The future of the Chesapeake, and of the Earth itself, hinges on our ability to curb our burgeoning numbers, Dr. D'Elia said in a recent interview. While population in the bay region was growing 50 percent, world population was growing more than 100 percent. And unless we come to grips with population growth, he warned, all the Earth Day tree plantings and windy meetings like the upcoming "Earth Summit" in Brazil will not be enough to save the bay or the world from environmental catastrophe.
"We're really teeter-tottering on the brink of disaster," he said. But few leaders are willing to talk about the need for population control because the abortion debate in this country has made it a "political hot potato."
"Regardless of the means we want to use to reduce population, we've all got to be talking about it," Dr. D'Elia said.
On the bay, after spending hundreds of millions of dollars to dTC overhaul sewage plants in Maryland, Virginia and Pennsylvania, "we're holding our own against a tide of demographic change," said Dr. D'Elia, director of the Maryland Sea Grant College program.
But in the next 25 years or so, another 2.6 million people are expected to join the 13.6 million residents already living in the three-state bay watershed. Pollution from the cars and trucks they drive, from the power they consume and from the lawn fertilizers they use will add stresses to a fragile and already degraded estuary.
Globally, the picture is even grimmer, he said. The planet's populace is increasing by more than 90 million, or roughly the size of Mexico's current population, every year.
The United Nations predicts that the current world population of 5.4 billion is likely to increase to 10 billion by the year 2050, and to 11.2 billion by 2100.
Malnutrition is growing now in Africa, where soaring birth rates have collided with crop failures and drought. Population pressures also are leading to rapid deforestation and soil erosion, in a desperate search for arable land.
The United States and other industrialized countries are a big part of the global population problem, too, even though their birth rates are lower than those of the Third World. Americans consume far more resources and generate more waste and pollution than do residents of poor nations.
One example: emissions of carbon dioxide and the other pollutants that scientists believe may produce global warming in the next 50 years. The United States releases nearly nine times as much of those "greenhouse gases" per person than does China and more than 14 times as much as India.
Not everyone agrees that population growth is a problem. Conservatives say that government policies, not too many people, are to blame for the world's hunger, poverty and environmental degradation.
"If the world had market economies, much of the world's environmental problems would be solved," contends Fred L. Smith Jr., president of the Competitive Enterprise Institute, a Washington think tank.
Critics say world population growth has been slowing since the mid-1960s, and they say the "green revolution" of the 1970s -- with its emphasis on modern agricultural techniques -- boosted food production and eased starvation in developing countries, especially in Asia.
"In fact, we may be moving towards a better world, rather than a worse world," asserts Mr.

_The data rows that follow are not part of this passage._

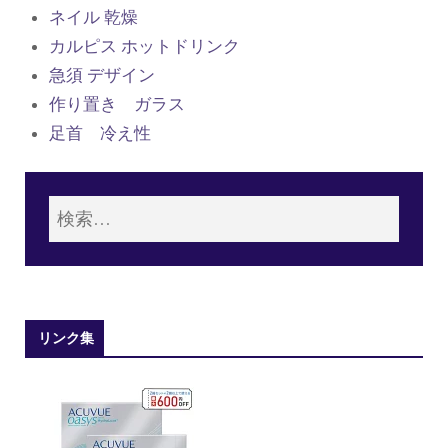
ネイル 乾燥
カルピス ホットドリンク
急須 デザイン
作り置き ガラス
足首 冷え性
リンク集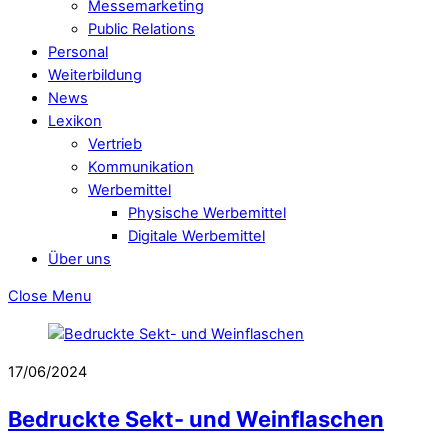
Messemarketing
Public Relations
Personal
Weiterbildung
News
Lexikon
Vertrieb
Kommunikation
Werbemittel
Physische Werbemittel
Digitale Werbemittel
Über uns
Close Menu
17/06/2024
Bedruckte Sekt- und Weinflaschen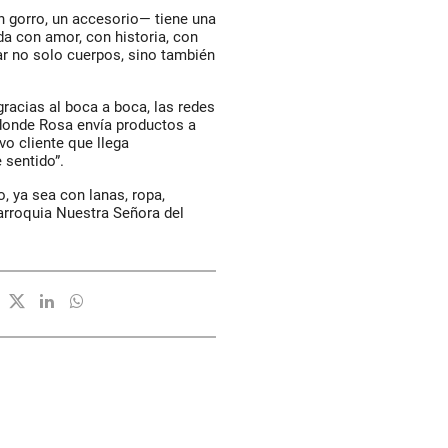
 gorro, un accesorio— tiene una
da con amor, con historia, con
ar no solo cuerpos, sino también
racias al boca a boca, las redes
 donde Rosa envía productos a
vo cliente que llega
 sentido”.
, ya sea con lanas, ropa,
arroquia Nuestra Señora del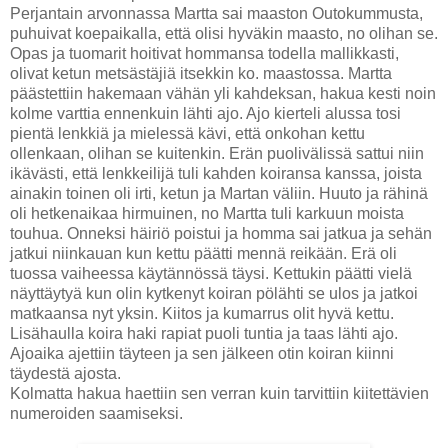
Perjantain arvonnassa Martta sai maaston Outokummusta,
puhuivat koepaikalla, että olisi hyväkin maasto, no olihan se.
Opas ja tuomarit hoitivat hommansa todella mallikkasti,
olivat ketun metsästäjiä itsekkin ko. maastossa. Martta
päästettiin hakemaan vähän yli kahdeksan, hakua kesti noin
kolme varttia ennenkuin lähti ajo. Ajo kierteli alussa tosi
pientä lenkkiä ja mielessä kävi, että onkohan kettu
ollenkaan, olihan se kuitenkin. Erän puolivälissä sattui niin
ikävästi, että lenkkeilijä tuli kahden koiransa kanssa, joista
ainakin toinen oli irti, ketun ja Martan väliin. Huuto ja rähinä
oli hetkenaikaa hirmuinen, no Martta tuli karkuun moista
touhua. Onneksi häiriö poistui ja homma sai jatkua ja sehän
jatkui niinkauan kun kettu päätti mennä reikään. Erä oli
tuossa vaiheessa käytännössä täysi. Kettukin päätti vielä
näyttäytyä kun olin kytkenyt koiran pölähti se ulos ja jatkoi
matkaansa nyt yksin. Kiitos ja kumarrus olit hyvä kettu.
Lisähaulla koira haki rapiat puoli tuntia ja taas lähti ajo.
Ajoaika ajettiin täyteen ja sen jälkeen otin koiran kiinni
täydestä ajosta.
Kolmatta hakua haettiin sen verran kuin tarvittiin kiitettävien
numeroiden saamiseksi.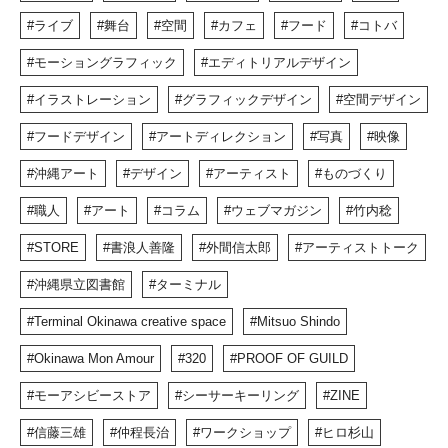
ライブ
舞台
空間
カフェ
フード
コトバ
モーショングラフィック
エディトリアルデザイン
イラストレーション
グラフィックデザイン
空間デザイン
フードデザイン
アートディレクション
写真
映像
沖縄アート
デザイン
アーティスト
ものづくり
職人
アート
コラム
ウェブマガジン
竹内稔
STORE
書浪人善隆
外間信太郎
アーティストトーク
沖縄県立図書館
ターミナル
Terminal Okinawa creative space
Mitsuo Shindo
Okinawa Mon Amour
320
PROOF OF GUILD
モーアシビーストア
シーサーキーリング
ZINE
信藤三雄
仲程長治
ワークショップ
ヒロ杉山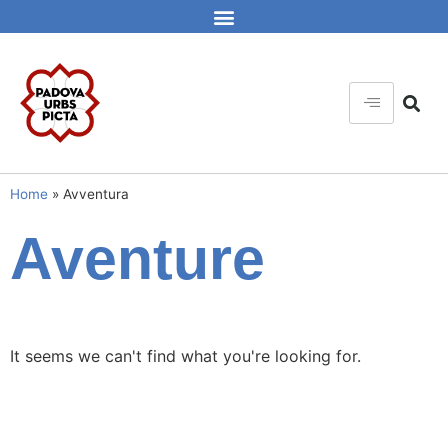
Home
»
Avventura
Aventure
It seems we can't find what you're looking for.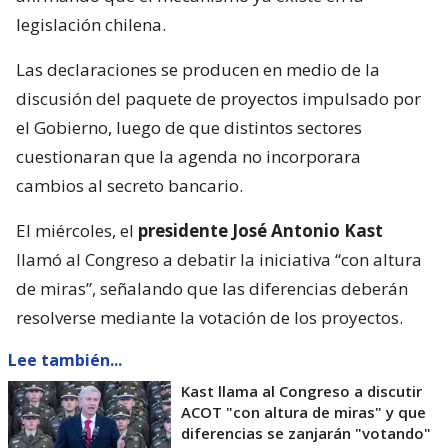
legislación chilena.
Las declaraciones se producen en medio de la
discusión del paquete de proyectos impulsado por
el Gobierno, luego de que distintos sectores
cuestionaran que la agenda no incorporara
cambios al secreto bancario.
El miércoles, el
presidente José Antonio Kast
llamó al Congreso a debatir la iniciativa “con altura
de miras”, señalando que las diferencias deberán
resolverse mediante la votación de los proyectos.
Lee también...
Kast llama al Congreso a discutir
ACOT "con altura de miras" y que
diferencias se zanjarán "votando"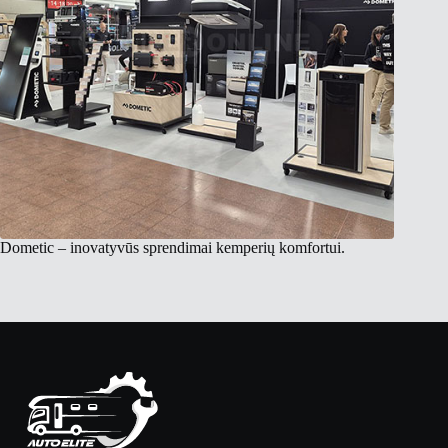
Dometic – inovatyvūs sprendimai kemperių komfortui.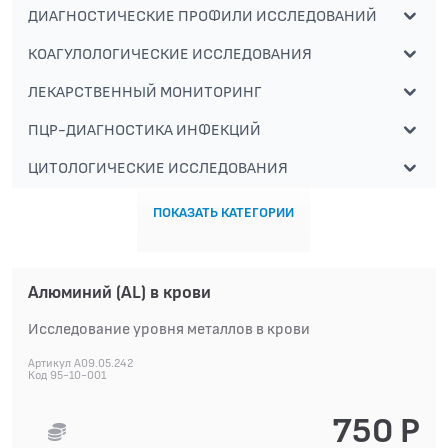
ДИАГНОСТИЧЕСКИЕ ПРОФИЛИ ИССЛЕДОВАНИЙ
КОАГУЛОЛОГИЧЕСКИЕ ИССЛЕДОВАНИЯ
ЛЕКАРСТВЕННЫЙ МОНИТОРИНГ
ПЦР-ДИАГНОСТИКА ИНФЕКЦИЙ
ЦИТОЛОГИЧЕСКИЕ ИССЛЕДОВАНИЯ
ПОКАЗАТЬ КАТЕГОРИИ
Алюминий (AL) в крови
Исследование уровня металлов в крови
Артикул A09.05.242
Код 95-10-001
750 Р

Smith.
But many scientists disagree. The U.S. National Academy of Sciences and the Royal Society of London recently issued a joint statement that "science and technology alone are not enough" to cope with the projected global population explosion.
"Are we going to bet our quality of life on the hope that there's going to be some technological fix to every problem?" asked Dr. D'Elia. "I think the odds are against us."
The U.N. population projections already assume birth rates will drop significantly in the next 50 years; if they don't, world population could more than triple to 19 billion.